The necessity of regulation and reporting requirements served as the impetus and opportunity for change. ResEval successfully met evaluation requirements during a recent RRC program review. The success of electronic evaluations systems is based on several key factors: a technology infrastructure that enables ease of use, repeated training and reminders, and program leadership commitment.7,8 The departmental and training program leadership were fully supportive of the introduction of the new system and greatly assisted in the transition. Unlike with the paper system, the program directors were able to play an active and visible role with ResEval, fostering rapid acceptance of the transition by the faculty.

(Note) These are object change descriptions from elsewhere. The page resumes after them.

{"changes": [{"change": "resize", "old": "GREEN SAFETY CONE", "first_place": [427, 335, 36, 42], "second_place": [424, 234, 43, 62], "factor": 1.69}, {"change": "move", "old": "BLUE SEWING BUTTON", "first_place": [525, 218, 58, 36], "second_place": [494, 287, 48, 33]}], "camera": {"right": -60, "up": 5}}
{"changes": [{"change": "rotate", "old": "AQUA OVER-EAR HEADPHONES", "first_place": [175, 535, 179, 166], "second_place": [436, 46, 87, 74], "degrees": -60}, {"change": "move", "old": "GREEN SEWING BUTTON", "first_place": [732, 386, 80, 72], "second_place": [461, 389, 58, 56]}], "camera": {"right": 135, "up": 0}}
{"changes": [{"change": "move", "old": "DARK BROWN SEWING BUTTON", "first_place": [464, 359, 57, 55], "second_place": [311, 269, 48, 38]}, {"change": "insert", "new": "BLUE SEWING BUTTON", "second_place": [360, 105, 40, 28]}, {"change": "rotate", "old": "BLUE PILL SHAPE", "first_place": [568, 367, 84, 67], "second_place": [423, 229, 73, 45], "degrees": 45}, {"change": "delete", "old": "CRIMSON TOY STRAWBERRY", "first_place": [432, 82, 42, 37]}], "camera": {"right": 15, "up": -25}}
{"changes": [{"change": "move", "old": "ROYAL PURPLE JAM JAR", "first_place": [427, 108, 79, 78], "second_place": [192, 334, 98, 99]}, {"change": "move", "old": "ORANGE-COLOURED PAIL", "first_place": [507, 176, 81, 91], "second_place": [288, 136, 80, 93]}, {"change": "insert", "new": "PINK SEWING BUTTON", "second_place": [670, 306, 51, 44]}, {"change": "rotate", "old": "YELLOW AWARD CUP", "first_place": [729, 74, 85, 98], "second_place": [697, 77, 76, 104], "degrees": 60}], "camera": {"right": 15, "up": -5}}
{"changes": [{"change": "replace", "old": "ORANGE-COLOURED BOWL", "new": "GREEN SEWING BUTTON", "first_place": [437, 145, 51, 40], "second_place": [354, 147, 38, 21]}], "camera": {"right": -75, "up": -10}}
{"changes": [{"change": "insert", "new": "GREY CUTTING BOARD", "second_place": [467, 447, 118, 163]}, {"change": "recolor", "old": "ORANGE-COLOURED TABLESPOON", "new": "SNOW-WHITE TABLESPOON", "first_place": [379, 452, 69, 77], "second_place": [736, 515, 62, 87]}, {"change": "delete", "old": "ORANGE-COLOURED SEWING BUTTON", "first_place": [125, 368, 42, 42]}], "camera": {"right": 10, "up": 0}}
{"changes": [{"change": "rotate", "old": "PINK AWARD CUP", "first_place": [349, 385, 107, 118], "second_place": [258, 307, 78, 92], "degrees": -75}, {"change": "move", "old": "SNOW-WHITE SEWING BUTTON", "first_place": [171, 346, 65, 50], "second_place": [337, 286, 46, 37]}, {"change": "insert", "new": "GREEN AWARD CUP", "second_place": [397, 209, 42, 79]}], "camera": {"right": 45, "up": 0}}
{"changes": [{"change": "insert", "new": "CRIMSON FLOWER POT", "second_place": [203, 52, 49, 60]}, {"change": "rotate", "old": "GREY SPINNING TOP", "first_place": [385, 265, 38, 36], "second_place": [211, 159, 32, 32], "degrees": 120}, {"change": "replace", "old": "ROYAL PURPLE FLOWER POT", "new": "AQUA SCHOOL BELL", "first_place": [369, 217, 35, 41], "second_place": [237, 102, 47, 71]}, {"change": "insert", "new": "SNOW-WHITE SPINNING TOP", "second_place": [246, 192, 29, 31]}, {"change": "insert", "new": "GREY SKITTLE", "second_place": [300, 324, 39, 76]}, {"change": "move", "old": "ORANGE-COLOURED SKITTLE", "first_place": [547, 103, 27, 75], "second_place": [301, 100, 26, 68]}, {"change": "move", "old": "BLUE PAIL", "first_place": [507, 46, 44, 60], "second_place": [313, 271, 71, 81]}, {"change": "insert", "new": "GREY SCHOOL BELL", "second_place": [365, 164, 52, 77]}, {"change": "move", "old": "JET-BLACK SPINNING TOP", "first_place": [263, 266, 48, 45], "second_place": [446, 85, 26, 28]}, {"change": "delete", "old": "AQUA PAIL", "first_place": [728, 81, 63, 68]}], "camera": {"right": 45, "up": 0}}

ResEval's efficiency has reduced the burden of filing, organizing, and analyzing paper forms, allowing faculty and program directors time to complete evaluations and provide feedback. The ResEval system therefore provides an excellent example of how information technology can enhance the administrative efficiency of program directors, just as Fortin et al. demonstrated in developing their Internet-based communication system for resident training programs.9 Faculty development sessions, the program's renewed emphasis on feedback, and e-mail reminders all contributed to the observed increase in performed evaluations. Further study is required to determine whether the observed effects are specific to an electronic system. Well-designed prospective studies of evaluation completion patterns, evaluation contents, and report usage will fully assess the impact of the ResEval system.